In response to the petition drive, at least 10 supporters of the ordinance handed out fliers near polling places, trying to set the record straight on the ordinance, Councilwoman Penny May Nigh said.

Kaetzel said she previously told association officials they could be in the polling place buildings, provided they were not in the polling rooms or interfering with voters.

When people complained, she called the state Board of Elections and was told the association members should not be collecting petitions within 100 feet of the polling places, she said.

The Washington County Board of Elections, however, decided the association members could be within 100 feet of the polling places but could not be inside the buildings, she said.

When so notified, the association members left the buildings, she said.

"They have a right to freedom of speech as long as they are not electioneering for this election," Kaetzel said.

City Administrator Bruce Zimmerman said the city will contact state officials to see if there should be any consequences for the landlord association's actions Tuesday.

Association President Allan Johnson said the group collected about 1,000 signatures Tuesday, bringing the total number to about 2,000.

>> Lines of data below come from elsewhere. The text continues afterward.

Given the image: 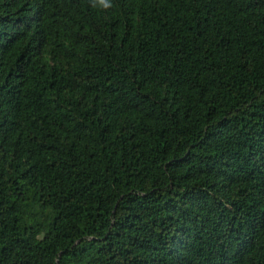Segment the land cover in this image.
Here are the masks:
<instances>
[{
  "label": "trees",
  "instance_id": "obj_1",
  "mask_svg": "<svg viewBox=\"0 0 264 264\" xmlns=\"http://www.w3.org/2000/svg\"><path fill=\"white\" fill-rule=\"evenodd\" d=\"M0 264H264V0H0Z\"/></svg>",
  "mask_w": 264,
  "mask_h": 264
},
{
  "label": "clouds",
  "instance_id": "obj_2",
  "mask_svg": "<svg viewBox=\"0 0 264 264\" xmlns=\"http://www.w3.org/2000/svg\"><path fill=\"white\" fill-rule=\"evenodd\" d=\"M101 3H103V0H101ZM109 5H105V7H108Z\"/></svg>",
  "mask_w": 264,
  "mask_h": 264
}]
</instances>
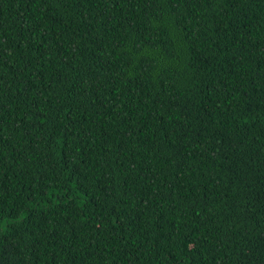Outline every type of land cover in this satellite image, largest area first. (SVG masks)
<instances>
[{
	"label": "trees",
	"instance_id": "trees-1",
	"mask_svg": "<svg viewBox=\"0 0 264 264\" xmlns=\"http://www.w3.org/2000/svg\"><path fill=\"white\" fill-rule=\"evenodd\" d=\"M0 264H264V0H0Z\"/></svg>",
	"mask_w": 264,
	"mask_h": 264
}]
</instances>
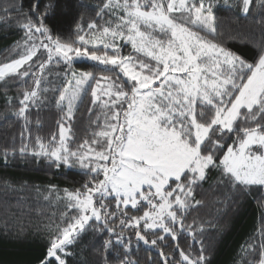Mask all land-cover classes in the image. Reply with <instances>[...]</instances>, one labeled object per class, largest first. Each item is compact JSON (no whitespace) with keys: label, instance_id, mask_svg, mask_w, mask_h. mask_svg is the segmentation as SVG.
<instances>
[{"label":"snow or ice","instance_id":"snow-or-ice-1","mask_svg":"<svg viewBox=\"0 0 264 264\" xmlns=\"http://www.w3.org/2000/svg\"><path fill=\"white\" fill-rule=\"evenodd\" d=\"M217 4L105 0L96 15L108 18L102 25L88 22L87 32L78 21L72 42L54 38L44 24L50 17L47 9L61 7L59 2L42 13L40 0L28 12L22 3L0 7V22H15L23 31L22 40L10 50L14 58L0 63V81L5 88L32 81L20 92L14 113L24 121L21 137L31 139L30 107L51 103L59 115L58 134L47 141L37 135L35 143L22 142L11 154L43 158L57 169L79 167L88 176L79 188L63 189V195L48 186L43 199L54 197L63 210L44 225L45 247L34 264H69V257L76 255L71 249L84 236L97 234L108 235L102 244L103 264H109L113 253L118 264H139L130 257L133 239L137 248L155 250L159 264H211L205 254L209 249L196 236L213 230L222 238L229 228L222 218L253 190H264V0H237L239 11L254 26L251 62L217 38L222 36ZM75 6L71 0L65 5ZM13 12L19 15L13 17ZM128 44L131 52L123 55ZM74 60L91 61L102 74L72 70ZM53 63L66 66L59 85L45 76L51 75ZM86 97L90 138L73 149V124ZM8 156L5 148V162ZM26 188L7 184L11 191ZM33 190L41 192L35 186ZM198 191L211 192L223 211L217 208L215 222L186 225V215L206 204L196 198ZM23 202L19 198L17 207ZM259 231V239L253 237L241 247L240 264H264V227ZM180 233L200 244L197 255L180 248ZM172 245L173 252L166 253ZM117 248L122 251L115 252ZM148 264L156 261L150 257Z\"/></svg>","mask_w":264,"mask_h":264},{"label":"trees","instance_id":"trees-1","mask_svg":"<svg viewBox=\"0 0 264 264\" xmlns=\"http://www.w3.org/2000/svg\"><path fill=\"white\" fill-rule=\"evenodd\" d=\"M35 0H0V7L15 3L19 6L23 4V11L28 12L29 7ZM57 2L61 5L59 8H48L50 13L49 19L44 24L51 29L54 38H59L62 42H72L76 39L75 25L79 21L87 32V23L93 20L98 25H102L104 20L96 15L105 0H71L75 7H65L68 0H40V12L46 10L47 5H54ZM226 7L224 0H218L217 7L214 9L217 16L218 30L222 36L217 37L224 41L225 46L231 51L237 53L242 58L251 62L252 55L255 51L253 43V22L250 16L239 11L237 0H227ZM55 12V16L51 13ZM13 17L19 13H11ZM83 17V20H80ZM36 18L33 17V20ZM255 38L259 39L260 33L258 28L255 30ZM39 36V34H37ZM23 31L20 30L15 22L4 24L0 22V63L7 62L8 59L14 58L9 55L17 41H21ZM43 53V50H41ZM131 52V45L128 44L122 48V54L128 55ZM43 53L41 58H45ZM93 62L74 60L72 70L97 71L93 69ZM65 65L50 66L51 75L48 72L45 76L53 84L59 85L63 79ZM57 73H60L57 76ZM109 74V73H103ZM32 86L31 78L27 83L17 81L10 84L7 88L4 82L0 81V264H34L37 257L42 255L45 247L46 233L43 227L52 218L55 213L57 216L63 210V205L58 204L54 197L52 201H45L44 195H47V188L50 185L56 186L60 195H63V189L69 190L79 188L87 179L85 170L79 167L60 169L50 166L43 158H33L30 155L21 157L18 153L13 156L11 149L19 148L22 142L30 144L35 143V137L38 135L45 141L52 134H58L56 121L59 119L58 110L51 104L47 103L42 106H32L29 110L31 139L22 138L20 133L24 131V121L14 115L19 107L18 100L20 92L24 88ZM48 87V84H44ZM90 91V90H89ZM51 99V94L49 93ZM11 98V103L9 99ZM88 105V98H85V105L77 113V119L73 124L74 138L69 141V146L76 149L85 138H90V131H86L85 125L87 117L85 108ZM84 118L81 119V116ZM39 121V124L37 123ZM7 148L9 156L7 162L4 158V149ZM7 182V183H6ZM7 184H13L19 189L21 184H26L24 191L7 190ZM33 186L40 188L38 195ZM208 189V184L204 185ZM23 197L24 202L21 207H17V200ZM197 199H204L206 204L186 215L185 224H192L194 220L197 224L201 221L215 222L217 217V208L221 207L214 204L211 192H205L203 195L198 191ZM264 190L255 191L243 198L242 202L235 205L229 211L228 216L223 217L221 223L227 222L229 228L222 238L217 237L213 230H208L201 235L196 236V240H203L204 245L209 249L206 255H210L211 264H240L243 257L241 247L250 242L255 237L259 239L260 229L264 227ZM221 211H223L221 207ZM130 214H139L130 212ZM23 232L18 236L20 229ZM41 229L37 234V229ZM119 232V227L116 228ZM128 233L126 232V235ZM107 234H97L96 236L86 235L71 250L76 255L69 257V264H103L101 258L103 240L107 239ZM114 239V237H113ZM168 243H171L170 241ZM179 246L186 251H191L192 255L198 254L200 244L193 241L187 233H180ZM175 245L166 247L164 251L171 254ZM117 248L115 252H120ZM130 257L137 259L139 264H148L151 257L159 264L160 257L155 250L148 251L145 246L136 247V241L133 239V249ZM176 258L179 259L178 253ZM109 264H118L115 253L109 256ZM248 259H252L251 256Z\"/></svg>","mask_w":264,"mask_h":264}]
</instances>
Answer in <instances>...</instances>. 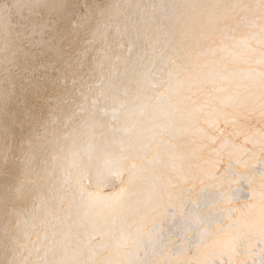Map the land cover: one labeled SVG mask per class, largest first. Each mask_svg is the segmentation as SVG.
I'll return each mask as SVG.
<instances>
[{
  "label": "snow or ice",
  "instance_id": "snow-or-ice-1",
  "mask_svg": "<svg viewBox=\"0 0 264 264\" xmlns=\"http://www.w3.org/2000/svg\"><path fill=\"white\" fill-rule=\"evenodd\" d=\"M0 264H264V0H0Z\"/></svg>",
  "mask_w": 264,
  "mask_h": 264
}]
</instances>
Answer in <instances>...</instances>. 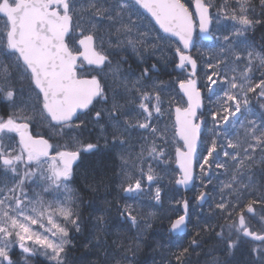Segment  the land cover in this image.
<instances>
[{
    "label": "snow or ice",
    "instance_id": "obj_1",
    "mask_svg": "<svg viewBox=\"0 0 264 264\" xmlns=\"http://www.w3.org/2000/svg\"><path fill=\"white\" fill-rule=\"evenodd\" d=\"M194 180L208 214L164 248L155 221H192L187 199L160 215L162 194ZM149 248L264 264V0H0V264H147Z\"/></svg>",
    "mask_w": 264,
    "mask_h": 264
},
{
    "label": "trees",
    "instance_id": "obj_2",
    "mask_svg": "<svg viewBox=\"0 0 264 264\" xmlns=\"http://www.w3.org/2000/svg\"><path fill=\"white\" fill-rule=\"evenodd\" d=\"M112 190V182L110 183L108 192L106 194L107 199L110 201H115V192L111 193ZM172 197H175L176 200L182 199V190L181 189H176L173 191H165V194L163 195V202H165L166 205H172L173 207H176L177 210L179 211V206L171 204ZM92 197L86 196L85 201L87 203L88 200H90ZM165 213L171 214V211L168 210L167 212H162L160 215H164ZM113 214H115V209H113ZM83 215L85 217V220L88 219L89 216V210L84 209L83 210ZM197 214H196V209L193 208L192 210V217L191 221L192 223L189 226V230L186 233V235L182 237H173L168 233L167 227H168V220L167 219H162L155 221L153 224V231L157 233L158 235L156 236V239L164 246V248L169 247V241L172 240H178L179 245L187 246L189 242L194 238V234L196 231L195 224L197 222ZM74 244H76V247H74L70 253L71 258H78L84 251L85 249L81 247L83 241L77 238V240L73 241ZM208 246L205 245V248ZM161 249H145L141 253L138 254L137 259L146 261L147 264H160V255L159 252ZM241 256H237V259H241ZM247 257L244 256L243 259H246ZM193 264H204L205 256H204V250L203 249H197L196 254L192 256ZM38 264H42L43 260L42 259H37L36 260Z\"/></svg>",
    "mask_w": 264,
    "mask_h": 264
},
{
    "label": "rangeland",
    "instance_id": "obj_3",
    "mask_svg": "<svg viewBox=\"0 0 264 264\" xmlns=\"http://www.w3.org/2000/svg\"><path fill=\"white\" fill-rule=\"evenodd\" d=\"M198 48H202V49H205V50H207V44H202V43H200L199 45H198ZM130 63V62H129ZM132 68L134 69V70H136V71H139V69L137 68V66L136 65H133L132 66ZM162 70H163V72L164 73H166L165 75H160L158 72H155L153 75H154V78H158L159 80H163V78H170V77H172V76H174L175 74H171L170 75V73H172V68H171V66H164V67H160ZM168 81H170V80H164V82H168ZM136 135L137 134H133V140H135V138H136ZM100 158V156H99V154L97 155V157H94L93 159H99ZM113 181L114 182H112V190H111V193H113V192H115V201H116V203H120V204H122V203H125V201L123 200V199H121L125 194L120 190V188H119V180L117 179V178H113ZM193 190H195L196 191V193H198L199 191H200V182H199V180H197V185H196V187L193 189ZM166 191V190H165ZM194 192V191H193ZM107 194V193H106ZM105 194V195H106ZM164 194H162V196H163ZM106 198H107V196H106ZM142 199H143V197H142ZM128 203H131V201H127ZM164 203V208H163V211L164 212H167L168 210H170V205H166L165 204V202H163ZM172 206V205H171ZM173 207V206H172ZM203 207H206V208H203ZM203 207H200L196 202H195V204H194V208L196 209V214H197V219L198 220H200V219H203L204 218V216H206L207 214H208V211H209V206H208V204H205ZM162 211V212H163ZM161 212V213H162ZM181 211L179 210L178 211V214L180 213ZM160 213V214H161ZM169 226V225H168ZM167 229H168V227H167ZM39 259H42L43 261H44V258L43 257H40ZM33 264H38V263H36V260L35 261H33Z\"/></svg>",
    "mask_w": 264,
    "mask_h": 264
},
{
    "label": "water",
    "instance_id": "obj_4",
    "mask_svg": "<svg viewBox=\"0 0 264 264\" xmlns=\"http://www.w3.org/2000/svg\"><path fill=\"white\" fill-rule=\"evenodd\" d=\"M194 182H195V180L193 181L192 184H190L189 186H187V188H183V187H181V188L183 189L184 193H185V195H184V199H187V200H188V197H187L186 193H187L188 190H190V189L192 188ZM188 201H189V200H188ZM188 212H189V215H190V203H189V209H188ZM187 230H188V229H187ZM171 234H172L173 236H177V235H184L185 233H180V234H173V233H171Z\"/></svg>",
    "mask_w": 264,
    "mask_h": 264
}]
</instances>
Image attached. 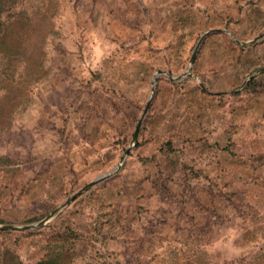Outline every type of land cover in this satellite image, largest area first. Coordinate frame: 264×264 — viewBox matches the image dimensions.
Returning a JSON list of instances; mask_svg holds the SVG:
<instances>
[{"label":"rangeland","instance_id":"1","mask_svg":"<svg viewBox=\"0 0 264 264\" xmlns=\"http://www.w3.org/2000/svg\"><path fill=\"white\" fill-rule=\"evenodd\" d=\"M3 5L0 264H264V0Z\"/></svg>","mask_w":264,"mask_h":264},{"label":"water","instance_id":"2","mask_svg":"<svg viewBox=\"0 0 264 264\" xmlns=\"http://www.w3.org/2000/svg\"><path fill=\"white\" fill-rule=\"evenodd\" d=\"M209 31H207L203 36L200 37L194 51H193V54L190 58V63L193 62V60L195 59V56H196V53H197V50H198V47L199 45L201 44L204 36L206 34H208ZM264 36V34H261L255 38H253L251 40V42H255L257 40H259L260 38H262ZM237 43H241L240 41H237ZM261 70H264V68H262ZM161 74H165L169 77V79L171 81H178L180 79H182L185 75H179V76H173V75H170L168 72L164 71V70H158L157 73L155 74L154 76V79L157 75H161ZM153 85H154V82H153ZM150 102H151V97L149 98V100L147 101L146 105H145V108L142 112V115H141V118L140 120L138 121V124L134 130V133H133V137H132V142L130 144V146L125 150V153L124 155L120 158V162L117 166H115L110 173H114L116 172L118 169H119V166L120 164L123 162V160L125 159V156L127 155V153L129 152V149L132 145L135 144L136 140H137V136H138V133H139V130H140V127H141V124H142V121H143V118L145 116V114L147 113L148 111V108L150 106ZM110 173H107V174H103V175H100L98 176L95 180L85 184L82 188H80L79 190H77L76 192H74L73 194H71L68 198H66L59 206H57L52 212H50L45 218H43L42 220L38 221V222H35V223H32V224H26V225H23V226H18V225H11V224H7V225H3L1 226L2 228H7V229H11V230H20V229H30V228H38L42 225H44L48 220H50L52 217H54L61 209H63L69 202H71L75 197H77L78 195H80L83 191H85L86 189L92 187L93 185L97 184L98 182L102 181L108 174Z\"/></svg>","mask_w":264,"mask_h":264},{"label":"trees","instance_id":"3","mask_svg":"<svg viewBox=\"0 0 264 264\" xmlns=\"http://www.w3.org/2000/svg\"><path fill=\"white\" fill-rule=\"evenodd\" d=\"M3 10H4L3 0H0V15L2 14ZM36 264H54V261L51 259L40 260L36 262Z\"/></svg>","mask_w":264,"mask_h":264},{"label":"crops","instance_id":"4","mask_svg":"<svg viewBox=\"0 0 264 264\" xmlns=\"http://www.w3.org/2000/svg\"><path fill=\"white\" fill-rule=\"evenodd\" d=\"M140 131V130H139Z\"/></svg>","mask_w":264,"mask_h":264}]
</instances>
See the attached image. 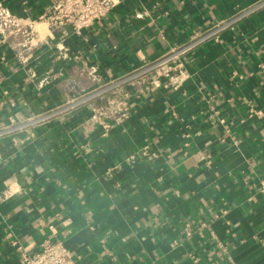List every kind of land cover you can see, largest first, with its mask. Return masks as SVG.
I'll return each instance as SVG.
<instances>
[{
	"label": "crops",
	"instance_id": "obj_1",
	"mask_svg": "<svg viewBox=\"0 0 264 264\" xmlns=\"http://www.w3.org/2000/svg\"><path fill=\"white\" fill-rule=\"evenodd\" d=\"M261 1L117 0L77 36L39 22L54 0H0L39 37L24 64L0 43V130L29 122L0 137V264L10 241L75 264H264V6L240 16ZM221 22L169 77L151 69ZM114 98L128 115L104 136L93 109Z\"/></svg>",
	"mask_w": 264,
	"mask_h": 264
},
{
	"label": "built area",
	"instance_id": "obj_2",
	"mask_svg": "<svg viewBox=\"0 0 264 264\" xmlns=\"http://www.w3.org/2000/svg\"><path fill=\"white\" fill-rule=\"evenodd\" d=\"M116 4L117 0H54L53 6L39 16L38 20L39 22L45 23L49 30L69 26L74 35L79 36L83 30H87L95 22L103 20ZM262 6H264V1L255 4L241 13L240 16L250 14ZM235 20H238V16H236ZM227 26L228 23L221 22L213 26L207 33L199 35L198 37L196 32H192V37L184 45L172 47L153 64L151 69L156 70L158 75L169 77L171 72L170 65L172 63L179 61L182 56L203 44V42H216L219 34ZM38 39V32L34 30L31 24H23L0 2V43H10L12 45V49H14L19 63L24 64L27 62V53L36 45ZM86 75L96 86L99 85L100 79L95 74L94 68H89ZM135 75L141 77V74ZM110 90L111 87H98V89L87 96L67 103L62 109L57 110V114L59 117L67 116L86 102L102 98ZM127 115L128 104L125 100L110 99L106 106L93 109L91 125L93 126L92 128L99 126L105 136L113 123L121 122ZM15 121L14 116L8 118L9 126L0 130V137L9 136L13 131L24 129L29 125V122L16 125ZM144 149L141 153L145 156L149 148L145 147ZM257 192L264 199V179L258 182ZM185 231V235L187 237L190 236V232L188 230ZM10 245L17 254L18 264H75L63 244L59 241H45L40 245L38 250L21 247L15 241H10Z\"/></svg>",
	"mask_w": 264,
	"mask_h": 264
}]
</instances>
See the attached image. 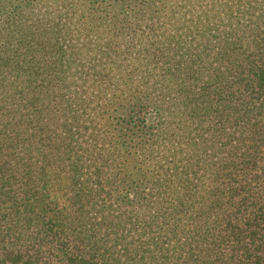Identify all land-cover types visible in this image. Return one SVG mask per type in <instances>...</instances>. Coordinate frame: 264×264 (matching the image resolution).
<instances>
[{
    "label": "trees",
    "instance_id": "trees-1",
    "mask_svg": "<svg viewBox=\"0 0 264 264\" xmlns=\"http://www.w3.org/2000/svg\"><path fill=\"white\" fill-rule=\"evenodd\" d=\"M0 264H264V0H0Z\"/></svg>",
    "mask_w": 264,
    "mask_h": 264
}]
</instances>
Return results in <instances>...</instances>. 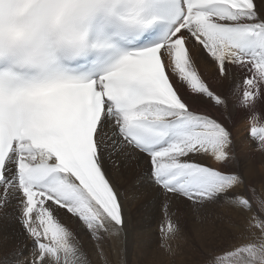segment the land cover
I'll list each match as a JSON object with an SVG mask.
<instances>
[{"label":"snow or ice","instance_id":"1","mask_svg":"<svg viewBox=\"0 0 264 264\" xmlns=\"http://www.w3.org/2000/svg\"><path fill=\"white\" fill-rule=\"evenodd\" d=\"M261 104L264 0H0V264H128L132 174L158 251L264 264L231 128L264 153Z\"/></svg>","mask_w":264,"mask_h":264},{"label":"bare ground","instance_id":"2","mask_svg":"<svg viewBox=\"0 0 264 264\" xmlns=\"http://www.w3.org/2000/svg\"><path fill=\"white\" fill-rule=\"evenodd\" d=\"M202 71L206 76L211 77L215 74V67L213 65H202ZM238 79V77H237ZM231 85L225 82V91ZM260 117L256 124L262 126L264 123V104L258 106ZM249 113L243 109H233L231 112L232 122L231 128L233 136L236 140V149L243 147L245 152H248L249 158L256 156L260 152L253 151L252 140L249 137V131L243 132L240 122L249 119ZM260 124V125H258ZM250 144V145H249ZM262 155L264 153H261ZM259 161L264 162V157L259 154ZM239 168L247 177V173H252V168L243 167L239 162ZM251 166V164H249ZM257 166V164L255 165ZM259 166V165H258ZM262 171V170H261ZM263 177V176H262ZM255 180V179H254ZM136 182V175L132 174L126 180L121 179L120 184L122 190L127 194L126 206L128 214V228L126 240V259L128 264H192L196 257L191 245L183 246L175 256H167L158 251L157 249V223H158V210L156 198L154 195L145 194L140 198H134V190L139 188L140 185ZM263 183V180L258 181ZM258 189L264 192V184L258 185ZM73 227H76L73 225ZM196 241H193L195 244ZM115 252V249H114ZM13 247L10 245L4 249H0V258L11 257Z\"/></svg>","mask_w":264,"mask_h":264},{"label":"rangeland","instance_id":"3","mask_svg":"<svg viewBox=\"0 0 264 264\" xmlns=\"http://www.w3.org/2000/svg\"><path fill=\"white\" fill-rule=\"evenodd\" d=\"M240 125L243 128V132L245 133V132L250 130V128L252 126V121H250V119H247L244 122H240ZM258 125H260V124H258ZM261 125L264 126V123ZM253 151H256V150L253 149ZM236 153H237V156H238V159H239L241 166L247 167V168H249V167L252 168V173L251 174L247 173V179H248V182L250 185L255 186L256 196L254 197V204H256L257 198H264V192L263 191L261 192L258 189V185L260 186V185L264 184V162H261V161L258 162V160H259L258 156L260 154L261 156L264 157V154L262 155L261 153H259L256 156H252L251 158H249L248 152H245L242 146L239 149H236ZM249 164H251V166H249ZM256 164H257V166H255ZM261 180H263L262 184L258 182ZM256 206L258 207V204H256ZM201 264H202V261H201Z\"/></svg>","mask_w":264,"mask_h":264}]
</instances>
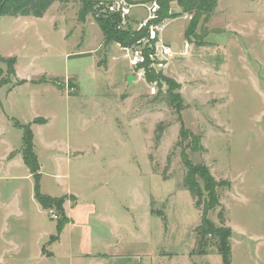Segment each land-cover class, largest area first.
<instances>
[{
    "label": "rangeland",
    "instance_id": "1",
    "mask_svg": "<svg viewBox=\"0 0 264 264\" xmlns=\"http://www.w3.org/2000/svg\"><path fill=\"white\" fill-rule=\"evenodd\" d=\"M113 1L93 0L84 22L78 0L57 2L45 18L29 20L28 45L1 48L15 54L17 70L10 76L0 63V113L15 129L11 116L30 124L39 193L63 203L62 213L49 207L60 214L51 219L34 197L28 168L17 161L6 172L0 144V264H67L68 231L61 248L52 244L72 222L64 205L78 204L77 218L89 214L83 207L95 214L92 242L72 230L75 250L93 243L112 253L152 251L140 264H189L186 256L222 264L214 246L202 253L196 246L201 208L180 188L182 152L229 183L207 217L231 229V264H264V0H217L208 18L185 14L177 1L160 8V37L176 55L156 83L132 73L125 49L134 41L104 44L98 22L131 39L146 14L137 6L122 26L100 10ZM3 124L0 115V130ZM19 133L10 145H20Z\"/></svg>",
    "mask_w": 264,
    "mask_h": 264
},
{
    "label": "trees",
    "instance_id": "2",
    "mask_svg": "<svg viewBox=\"0 0 264 264\" xmlns=\"http://www.w3.org/2000/svg\"><path fill=\"white\" fill-rule=\"evenodd\" d=\"M171 1H177L179 6L182 8L185 14L195 15L202 14L206 18L212 15L214 9L217 6V0H157L160 8L166 7L167 3ZM68 3V0H0V17L10 16V17H34L41 18L49 9V7L55 3ZM80 4V9L78 11V21L84 22L85 18L91 14L93 0H78ZM160 12V10H159ZM108 19L113 20L115 23H120V17L113 13L105 14ZM160 18L159 13V21ZM98 25L103 34V42H110L112 40L119 41L122 44H128L135 41L137 38L144 36L145 31H133L132 38L124 34L122 37L117 38L111 33L110 25H106V21L98 22ZM191 28V27H190ZM190 28L186 29V34L189 33ZM115 38V39H113ZM0 63L6 66V72L10 76L15 75V57L4 58L0 56ZM2 69L0 68V87L3 85L1 79ZM148 79L155 80L161 79L159 75L148 74ZM24 81H20L17 84H22ZM16 84V85H17ZM175 88H179V85H176ZM14 122L16 128L22 131V147L21 155L22 160L25 166L28 168L30 174L34 177L35 186H34V197L37 202L40 204L43 209L49 208L51 205H55L58 211L62 213V203L63 198L54 199L40 195L39 193V184L38 176L39 173V164L37 158L33 152L32 144V134L30 130V124H22L15 118L11 119ZM45 120L36 119L33 121L35 124H45ZM198 150V146H196ZM183 164L185 167V175L183 181L180 185L182 190H186L191 198L194 200V206L201 210V220L199 225L195 229L196 235V246L199 248V253H202L204 247L207 245L214 246L216 248V254L220 256L222 264H231V229L224 225L222 220L220 226L214 225V223L207 217V212L209 209H212L218 205V192L220 188H228L229 183L227 181H216L213 176L210 174L208 167L202 164L193 165L192 162L187 158L184 152H182ZM37 176V177H36ZM203 186H201V184ZM203 191L207 193V203L203 199ZM60 217L59 212H55ZM62 218V217H61ZM56 219V220H57ZM63 228V223L59 222L56 224L57 234L61 232Z\"/></svg>",
    "mask_w": 264,
    "mask_h": 264
},
{
    "label": "crops",
    "instance_id": "3",
    "mask_svg": "<svg viewBox=\"0 0 264 264\" xmlns=\"http://www.w3.org/2000/svg\"><path fill=\"white\" fill-rule=\"evenodd\" d=\"M127 1L130 3H136L135 1H132V0H127ZM53 4L49 7V9L46 11V13L41 18L10 17V16L0 17V56L4 58H8V57L16 58L15 54H10V53L1 51V48L3 46L14 47L16 46V44H21V47H25L24 45H28V42L24 40V35H25L24 33L28 31V28L31 22L29 20L30 19L40 20V19L45 18L48 11L53 6ZM54 24L55 23L53 22V26ZM16 62H17V59H16ZM14 67H15V70H17L16 63ZM20 87L22 86H18V87L16 86V89ZM13 91L14 90H10L9 92H7L6 93L7 96L5 98L10 97ZM0 106H1V103H0ZM0 115L4 122L3 124L4 126L0 130V144L7 146V149L5 151L6 153L3 155L2 158L3 160L6 161L5 165L8 166L6 172H8L10 168L14 165V163L17 161H18L17 164L22 163L25 166V164L23 163L22 155L20 151V146L22 145V134L19 133L18 135V139L20 140L19 146H17L18 144L10 145L9 140H10V136H12V132L13 131L19 132V129H15L12 126L8 125L7 124L8 122L4 119L3 113H0ZM12 118H14V116H11V119ZM16 151H19V152H16ZM28 173H29V170H28ZM81 207L82 206L79 204L76 207H68V208H66V206L64 205L67 217H69L72 220V222L67 224L64 227L59 239L55 242L54 245L52 244L54 250H57V248H61V243L63 244L64 242L63 240L65 238L64 235L66 231H68L67 235L68 236L70 235L69 237L70 239L68 238L69 242L67 244L66 243L63 244V247H65V250H66L64 256L68 258L67 264H79L83 260H86L88 262L87 264H140L142 262L143 257L147 258V257L153 256L152 251L151 252L141 251L139 253H133V254H120V252H117V250H114L112 253V252H109V250L98 248L93 243L88 244L87 250L86 249L85 250H75L73 248L72 230L79 229L80 231H83V233H85L86 236L90 238L92 242V236H91L92 232H91V228L89 227V221H90V216L95 214V208L83 207V208H89L87 212L89 214L85 217L77 218L78 214L76 213V210L80 209ZM106 246H108V244H106ZM186 258L191 264H200V262L193 263L191 261V257L189 256H186Z\"/></svg>",
    "mask_w": 264,
    "mask_h": 264
},
{
    "label": "built area",
    "instance_id": "4",
    "mask_svg": "<svg viewBox=\"0 0 264 264\" xmlns=\"http://www.w3.org/2000/svg\"><path fill=\"white\" fill-rule=\"evenodd\" d=\"M101 11L113 13L120 17V25L127 24L132 9L140 6L145 9L144 20L138 25V31L144 30V36L137 38L133 44L128 46V63L136 79L145 81L148 74L159 75L163 73L175 57V52L160 37L165 28L163 20L159 21L160 6L156 0H150L138 4L130 3L126 0H116L109 3H100ZM189 53V44L184 43L181 55ZM156 83V79L153 80ZM47 214L53 220L58 218L54 210H47Z\"/></svg>",
    "mask_w": 264,
    "mask_h": 264
},
{
    "label": "water",
    "instance_id": "5",
    "mask_svg": "<svg viewBox=\"0 0 264 264\" xmlns=\"http://www.w3.org/2000/svg\"><path fill=\"white\" fill-rule=\"evenodd\" d=\"M127 81L128 82H131L132 81V78L131 77H127Z\"/></svg>",
    "mask_w": 264,
    "mask_h": 264
}]
</instances>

"Everything we did was on the up and up. We were not trying to cause problems," Johnson said.

If they are to halt implementation of the ordinance, landlords must gather 4,000 signatures representing 20 percent of registered voters within 30 days after the council's Oct. 22 approval of the ordinance.

Under the rental registration ordinance, rental properties will be inspected every three years or when there is a change in occupancy. Landlords will pay $45 a year per rental unit to finance rental property inspections.

The Hagerstown City Council and city staff say the ordinance is needed to improve the quality of rental housing in the city. Rental housing is currently inspected only in response to complaints.

The association argues the ordinance unfairly punishes all landlords for the actions of a few bad ones. It says existing laws can address any problems with the quality of rental housing.

Council members have said they expect landlords to pass the rental fee costs on to their tenants.